» **Exercise description**:
Word for word, repeat all the entries below, but without the pictures.

» **The data**:
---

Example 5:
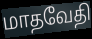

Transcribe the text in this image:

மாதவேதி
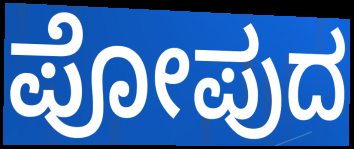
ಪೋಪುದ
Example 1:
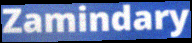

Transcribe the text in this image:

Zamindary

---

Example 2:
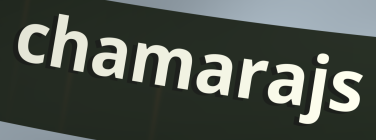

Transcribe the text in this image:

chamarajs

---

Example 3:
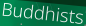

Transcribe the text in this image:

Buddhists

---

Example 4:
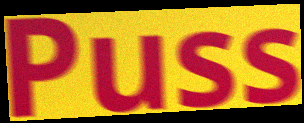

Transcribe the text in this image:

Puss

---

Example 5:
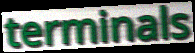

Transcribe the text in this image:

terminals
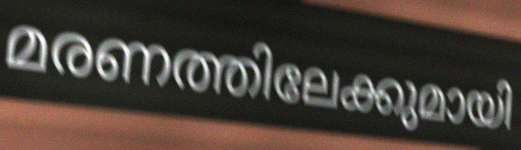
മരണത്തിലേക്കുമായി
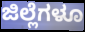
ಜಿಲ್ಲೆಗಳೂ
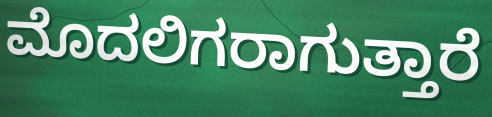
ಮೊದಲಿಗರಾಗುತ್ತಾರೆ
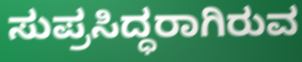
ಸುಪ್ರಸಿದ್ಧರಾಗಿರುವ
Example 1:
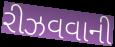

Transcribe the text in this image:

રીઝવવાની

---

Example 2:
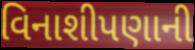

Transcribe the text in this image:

» **Task output**:
---

Example 5:

Transcribe the text in this image:

மாதவேதி
ಪೋಪುದ
Example 1:

Transcribe the text in this image:

Zamindary

---

Example 2:

Transcribe the text in this image:

chamarajs

---

Example 3:

Transcribe the text in this image:

Buddhists

---

Example 4:

Transcribe the text in this image:

Puss

---

Example 5:

Transcribe the text in this image:

terminals
മരണത്തിലേക്കുമായി
ಜಿಲ್ಲೆಗಳೂ
ಮೊದಲಿಗರಾಗುತ್ತಾರೆ
ಸುಪ್ರಸಿದ್ಧರಾಗಿರುವ
Example 1:

Transcribe the text in this image:

રીઝવવાની

---

Example 2:

Transcribe the text in this image:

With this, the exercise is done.